For Immediate Release

January 31, 2018 

Marissa Baum

American Jazz Museum and Charlie Parker Memorial Foundation Team Up to Expand jazz Education to Youth Across the Urban Core

Kansas City, MO – The American Jazz Museum is expanding its Kansas City Jazz Academy by launching a partnership with the Charlie Parker Memorial Foundation’s Kansas City Arts Outreach an established music education program with mission similar to that of the Museum’s Jazz Academy. This new partnership will kick off at the beginning of the Academy’s Spring Semester, on February 3rd at 1:00pm at the American Jazz Museum.

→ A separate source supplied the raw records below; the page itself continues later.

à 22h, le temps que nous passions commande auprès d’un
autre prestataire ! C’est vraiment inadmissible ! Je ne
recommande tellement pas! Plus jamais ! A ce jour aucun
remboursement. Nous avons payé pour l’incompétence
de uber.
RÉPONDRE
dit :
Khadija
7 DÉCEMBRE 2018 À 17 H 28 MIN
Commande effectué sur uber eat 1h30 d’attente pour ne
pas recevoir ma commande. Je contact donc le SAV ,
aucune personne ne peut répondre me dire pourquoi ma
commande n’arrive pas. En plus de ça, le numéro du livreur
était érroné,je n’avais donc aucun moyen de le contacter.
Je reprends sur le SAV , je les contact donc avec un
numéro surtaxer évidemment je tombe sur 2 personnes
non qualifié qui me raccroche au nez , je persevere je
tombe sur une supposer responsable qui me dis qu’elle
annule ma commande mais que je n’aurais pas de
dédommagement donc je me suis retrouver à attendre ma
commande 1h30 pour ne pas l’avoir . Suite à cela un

The Kansas City Jazz Academy (KCJA), the museum’s most comprehensive music education program, completed its first year in May 2017. The program was successful in bringing 150 K-12 students together every Saturday for hands-on classes in Big Band, Combos, Improvisation, and more. The instructors of KCJA use the Orff Method, which addresses the basic concepts of music through speaking, chanting, singing, dancing, movement, acting, and playing percussion instruments. Beginning in 2018, KCJA will be led by Mr. Clarence Smith, who oversees the music department at the Metropolitan Community College-Penn Valley campus, where he directs a jazz combo and jazz ensemble, and teaches percussion, music appreciation, and jazz history. He has also been a director of the Kansas City Youth Jazz program for seven years.

Through this partnership, the toddler and elementary Academy students will have access to a new, innovative curriculum, created and proven successful by Mr. Greg Richter and Ms. Willa Eaton, who will be teaching the toddler and elementary classes each Saturday. KCJA will serve as continued access to quality music education for many students who have previously benefit from programming through the Eddie Baker School of Music, which ended its programs last year. The pipeline created by the structure of the Kansas City Jazz Academy ensures students beginning at even the youngest age, will have professional music education as they learn and grow, all the way through high school.

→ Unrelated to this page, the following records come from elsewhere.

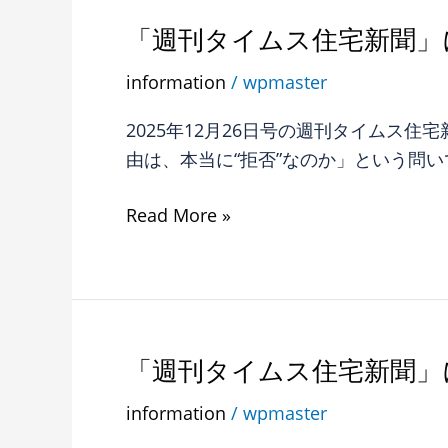
掲
R65
「週刊タイムス住宅新聞」
「週
載
不
刊
さ
information
/
wpmaster
動
タ
れ
産
イ
ま
2025年12月26日号の週刊タイムス
コ
ム
し
由は、本当に“拒否”なのか」という問
ラ
ス
た。
ム
住
Read More »
第
宅
５
新
回
聞」
が
に
掲
R65
「週刊タイムス住宅新聞」
「週
載
不
刊
さ
information
/
wpmaster
動
タ
れ
産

Ms. Cheptoo Kositany-Buckner, Executive Director of the American Jazz Museum emphasizes the importance of music in childhood development, stating “Music is essential to the development and the success of all children in our communities. However, children in low-income communities especially do not have easy access to the arts due to lack of programs in the schools, affordability of available initiatives, cultural relevance, transportation challenges, conflicting priorities for families, convenience and accessibility of programs.”

The Kansas City Jazz Academy was created to offer kids in low-income communities the opportunity to access a high quality and culturally relevant music education program. Kositany-Buckner elaborates, “Because Kansas City is one of the cradles of Jazz, it was important for us to have a program that taught not only the skills and knowledge of playing Jazz but also the history of the art form and the African American community at 18th and 12th and Vine that was the center of the Jazz Age. For kids in challenged communities to thrive as innovators, musicians, doctors, engineers, physicists, economists, astronauts and much more, they need the arts and kids in Kansas City specifically need Jazz.”

The KCJA invites full community participation by welcoming all students, regardless of age or ability; students do not need to audition in order to be enrolled. Students are welcome to bring their own instruments to the classes, but any child who does not have his or her own instrument is given one to use free of charge. This is made possible by in-kind contributions from the Yamaha Corporation.